E após longas semanas remoendo isso em sua mente, Victoria decidiu: embarcaria no próximo navio em direção aos Estados Unidos da América. Decidiu, de repente, enquanto comia batatas durante o jantar. Pegou sua taça com água rapidamente, batendo com um talher que ainda não havia sido utilizado, chamando a atenção:
- Nas últimas semanas tive muito o que pensar - Victoria disse e tomou um pouco de sua água para prosseguir. Todos sentados à mesa, lhe deram atenção. - E agora, finalmente cheguei à conclusão.
Todos olhavam atentos, esperando que prosseguisse. Mas Victoria queria que alguém lhe perguntasse, para que ela respondesse.
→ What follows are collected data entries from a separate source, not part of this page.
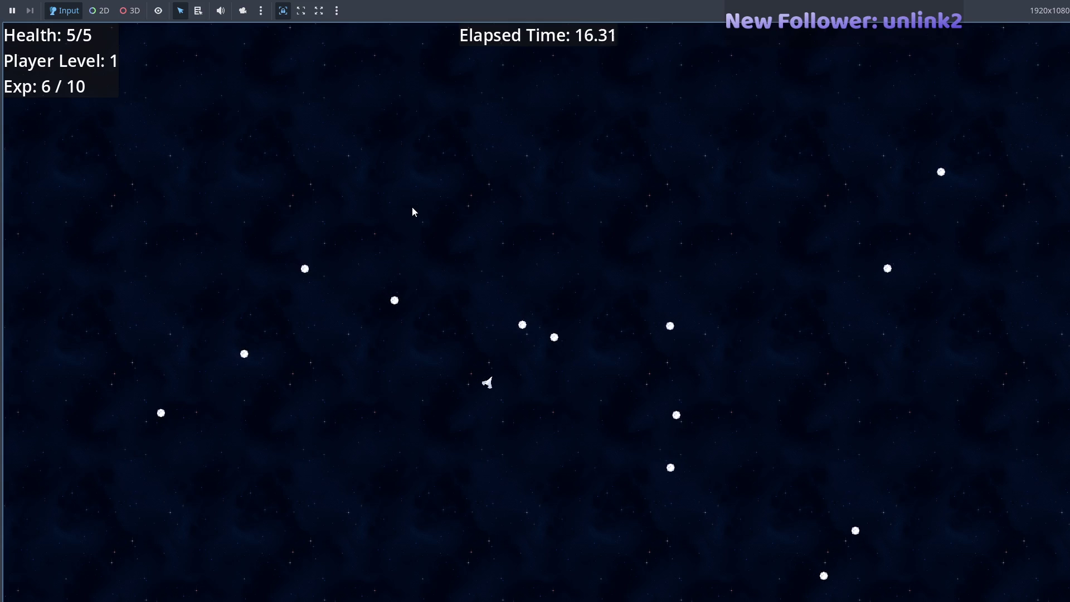
key("s")
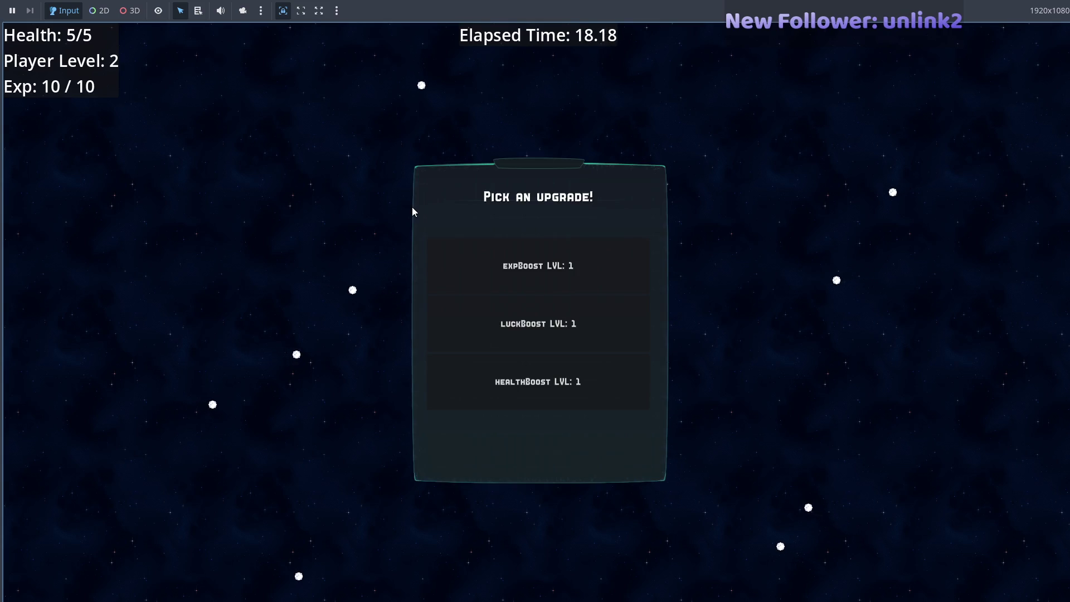
left_click(539, 321)
key("alt+Tab")
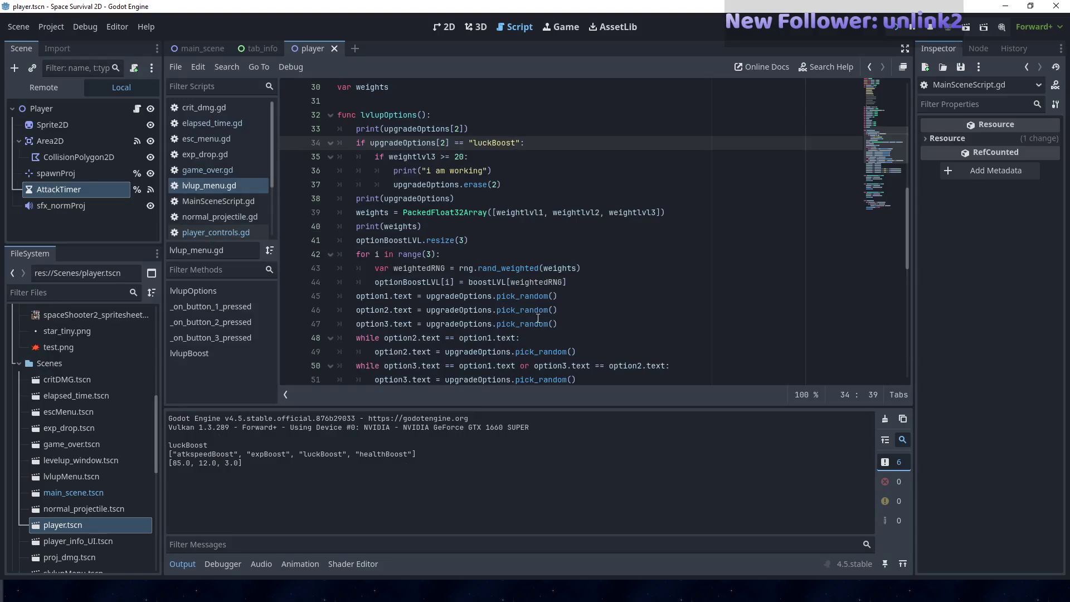
key("alt+Tab")
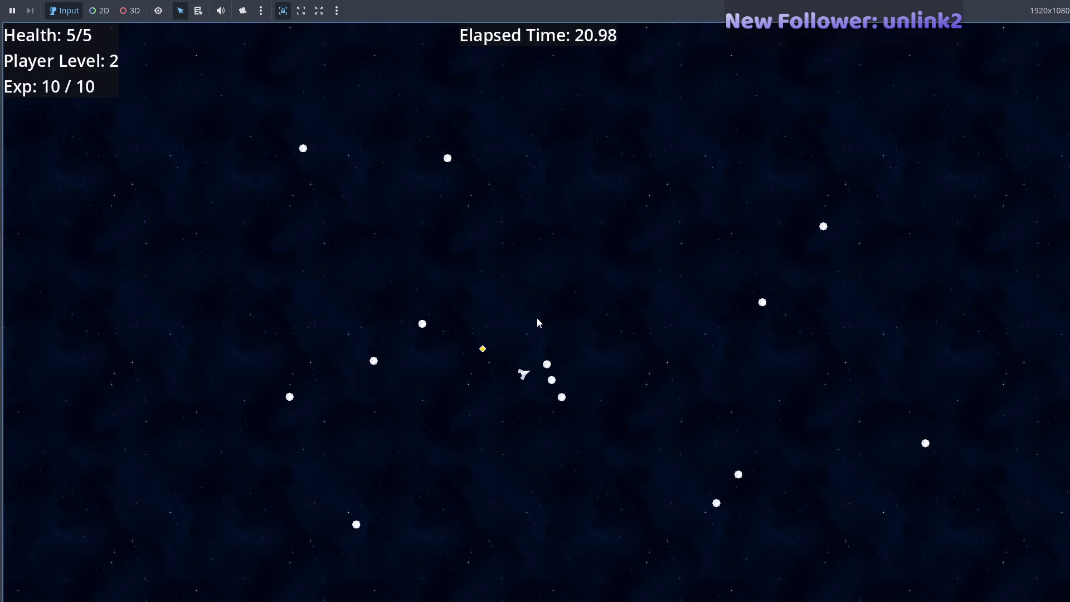
key("alt+Tab")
- E então? - perguntou o conde, instigando uma explicação.
- Vou para os Estados Unidos da..
Todos largaram seus talheres ao mesmo tempo. Seu pai cuspiu a batata em um guardanapo, enquanto sua mãe bebia um grande gole de vinho. Os outros na mesa, a olhavam incrédulos.
- O que... irá para onde? Melhor: - seu pai disse, acrescentando. - Com a autorização de quem? - seu pai praguejou. Não poderia acreditar no que a mais velha de suas filhas acabara de dizer. Respirou fundo, tomando coragem:
- Estou cansada de apenas ser conhecida como a filha de alguém. E com certeza não quero apenas ser conhecida como a esposa de alguém. Eu quero que conheçam o meu nome. - suspirou, fazendo uma pausa. - Que me cumprimentem por respeitarem quem sou, não pelos homens que estão por de trás de meu sobrenome.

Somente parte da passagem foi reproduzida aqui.